Gelb recommends practice, practice and more practice. He suggests rehearsing until you have confidence in yourself and in your material. This may require a few hours or a few days. When presenting to your company’s senior executives, be respectful and speak with authority. Prove yourself worthy of their time and attention.

One always speaks badly when one has nothing to say. Voltaire

Avoid speaking in a monotone or speaking for too long. Learn to read your audience, so you’ll know when they are on your side. Be respectful of all questions and questioners. If you don’t know an answer, say so. Promise to get back to the questioner when you know the answer, or ask your audience if anyone present knows the answer. 

If you have a gift for humor – and not everyone does – lighten the mood with a joke that you know will get laughs. Make sure it relates to your presentation.

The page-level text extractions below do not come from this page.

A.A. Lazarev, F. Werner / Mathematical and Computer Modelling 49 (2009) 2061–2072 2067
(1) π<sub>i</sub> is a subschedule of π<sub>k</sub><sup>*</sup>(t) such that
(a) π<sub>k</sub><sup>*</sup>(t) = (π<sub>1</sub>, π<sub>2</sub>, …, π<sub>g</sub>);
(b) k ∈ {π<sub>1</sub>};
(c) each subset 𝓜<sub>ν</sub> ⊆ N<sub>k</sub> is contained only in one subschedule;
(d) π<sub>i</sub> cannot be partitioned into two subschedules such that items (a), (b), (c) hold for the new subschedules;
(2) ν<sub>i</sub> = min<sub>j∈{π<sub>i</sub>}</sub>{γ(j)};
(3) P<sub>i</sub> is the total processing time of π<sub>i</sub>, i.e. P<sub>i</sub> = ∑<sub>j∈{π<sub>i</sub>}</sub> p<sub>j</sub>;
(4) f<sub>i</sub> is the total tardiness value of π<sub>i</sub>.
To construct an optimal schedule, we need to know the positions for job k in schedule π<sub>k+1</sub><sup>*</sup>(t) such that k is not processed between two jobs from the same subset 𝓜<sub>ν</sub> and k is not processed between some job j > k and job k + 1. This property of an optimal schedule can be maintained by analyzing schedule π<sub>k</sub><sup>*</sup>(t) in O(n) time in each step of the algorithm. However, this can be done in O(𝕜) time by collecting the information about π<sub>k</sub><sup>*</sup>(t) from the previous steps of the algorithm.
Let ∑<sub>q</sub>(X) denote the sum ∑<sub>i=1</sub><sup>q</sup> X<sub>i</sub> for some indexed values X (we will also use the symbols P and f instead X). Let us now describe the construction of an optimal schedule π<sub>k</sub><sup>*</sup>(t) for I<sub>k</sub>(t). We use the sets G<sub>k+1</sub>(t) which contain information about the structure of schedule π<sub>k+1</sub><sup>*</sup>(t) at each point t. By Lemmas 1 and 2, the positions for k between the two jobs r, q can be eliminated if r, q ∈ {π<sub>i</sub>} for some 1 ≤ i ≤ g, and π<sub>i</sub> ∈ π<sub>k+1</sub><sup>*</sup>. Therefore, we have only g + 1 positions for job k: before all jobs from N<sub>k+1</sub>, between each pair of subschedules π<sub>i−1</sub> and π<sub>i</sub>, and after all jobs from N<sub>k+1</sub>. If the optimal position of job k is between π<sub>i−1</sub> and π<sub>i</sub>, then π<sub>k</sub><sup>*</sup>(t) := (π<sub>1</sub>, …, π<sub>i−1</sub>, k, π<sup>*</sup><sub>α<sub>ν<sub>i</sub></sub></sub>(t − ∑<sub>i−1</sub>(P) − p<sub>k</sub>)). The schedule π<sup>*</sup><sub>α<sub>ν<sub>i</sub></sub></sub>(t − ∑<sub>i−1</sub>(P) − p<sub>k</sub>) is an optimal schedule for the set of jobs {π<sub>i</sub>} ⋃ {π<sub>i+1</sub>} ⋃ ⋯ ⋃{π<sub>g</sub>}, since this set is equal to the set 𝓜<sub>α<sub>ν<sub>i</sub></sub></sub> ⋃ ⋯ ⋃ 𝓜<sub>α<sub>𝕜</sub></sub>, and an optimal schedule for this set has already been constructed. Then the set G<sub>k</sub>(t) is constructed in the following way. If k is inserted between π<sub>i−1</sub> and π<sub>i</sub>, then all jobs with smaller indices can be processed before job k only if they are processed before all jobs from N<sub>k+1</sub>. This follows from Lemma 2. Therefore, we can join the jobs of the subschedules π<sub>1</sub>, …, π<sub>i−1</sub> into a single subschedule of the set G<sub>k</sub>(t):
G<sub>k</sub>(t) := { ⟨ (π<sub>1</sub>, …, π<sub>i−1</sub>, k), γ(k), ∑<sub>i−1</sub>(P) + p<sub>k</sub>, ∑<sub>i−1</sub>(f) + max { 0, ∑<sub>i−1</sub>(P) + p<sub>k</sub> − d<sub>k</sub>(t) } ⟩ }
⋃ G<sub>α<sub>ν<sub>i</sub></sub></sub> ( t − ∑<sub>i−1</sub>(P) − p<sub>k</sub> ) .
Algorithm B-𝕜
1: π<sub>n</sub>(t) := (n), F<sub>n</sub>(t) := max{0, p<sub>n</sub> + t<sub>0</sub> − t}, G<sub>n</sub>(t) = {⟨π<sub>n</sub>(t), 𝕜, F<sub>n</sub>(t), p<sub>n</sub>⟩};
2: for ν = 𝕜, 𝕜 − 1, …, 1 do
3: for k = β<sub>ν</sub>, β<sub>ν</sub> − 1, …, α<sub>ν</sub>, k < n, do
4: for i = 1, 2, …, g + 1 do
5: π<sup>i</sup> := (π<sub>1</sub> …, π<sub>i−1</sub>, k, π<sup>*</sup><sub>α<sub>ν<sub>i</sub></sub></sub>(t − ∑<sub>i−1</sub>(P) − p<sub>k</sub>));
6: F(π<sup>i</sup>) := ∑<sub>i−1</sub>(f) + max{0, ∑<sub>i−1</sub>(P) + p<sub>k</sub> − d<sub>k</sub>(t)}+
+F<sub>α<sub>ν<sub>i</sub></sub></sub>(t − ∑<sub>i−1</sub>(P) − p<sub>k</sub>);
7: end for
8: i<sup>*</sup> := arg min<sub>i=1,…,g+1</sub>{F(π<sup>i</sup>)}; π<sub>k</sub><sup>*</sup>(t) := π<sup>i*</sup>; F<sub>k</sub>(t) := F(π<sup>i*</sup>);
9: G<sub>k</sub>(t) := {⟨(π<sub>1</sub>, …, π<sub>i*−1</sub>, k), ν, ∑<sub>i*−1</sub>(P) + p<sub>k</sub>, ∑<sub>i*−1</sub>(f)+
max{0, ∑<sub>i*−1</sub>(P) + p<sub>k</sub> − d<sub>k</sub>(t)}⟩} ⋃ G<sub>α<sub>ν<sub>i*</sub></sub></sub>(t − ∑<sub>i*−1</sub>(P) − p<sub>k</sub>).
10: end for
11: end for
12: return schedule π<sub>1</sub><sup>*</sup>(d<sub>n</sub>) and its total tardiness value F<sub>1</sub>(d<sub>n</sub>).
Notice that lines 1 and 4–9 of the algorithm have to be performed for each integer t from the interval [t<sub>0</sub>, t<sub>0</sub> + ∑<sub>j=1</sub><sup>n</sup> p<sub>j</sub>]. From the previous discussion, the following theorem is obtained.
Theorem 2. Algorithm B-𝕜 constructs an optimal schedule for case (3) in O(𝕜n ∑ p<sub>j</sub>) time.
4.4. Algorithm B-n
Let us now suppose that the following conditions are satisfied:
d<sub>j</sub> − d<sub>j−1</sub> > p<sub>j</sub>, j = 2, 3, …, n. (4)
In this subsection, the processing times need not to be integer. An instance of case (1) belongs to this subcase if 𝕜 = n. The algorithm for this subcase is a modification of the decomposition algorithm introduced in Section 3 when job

When giving a virtual presentation, deal with your visuals in advance and remember that you will have more difficulty reading an online or on-video audience. Speak with confidence and pay particular attention to your body language.

Do Good

The author, a fifth-degree aikido black belt and tai chi and qigong expert, once waited on a prayer cushion for a great sensei to share his wisdom and insight. The meditation master entered the room, studied his audience and said, “Don’t do bad, do good.” He bowed and left. Gelb learned an important lesson: Make your presentation ethical and speak to your purpose.

The Basics

Gelb’s specialty is not public speaking; it’s writing brief, straightforward beginner-level books – and many of them – that aim to help you develop positivity in a variety of contexts. He is neither an original thinker nor writer, and here he offers few revelatory insights or approaches that you would not likely think of yourself. Yet his prose is easy to read, and his ideas are so basic that they’re pretty easy to put into practice.

The one easy way to become worth 50% more than you are now – at least – is to hone your communication skills – both written and verbal.Warren Buffett

This work is for young people first approaching public speaking or for adult beginners so terrified of the act that they need a short manual of the fundamentals.

Michael J. Gelb’s other books include How to Think Like Leonardo da Vinci, Body Learning, Brain Power, The Art of Connection, Discover Your Genius and Creativity on Demand.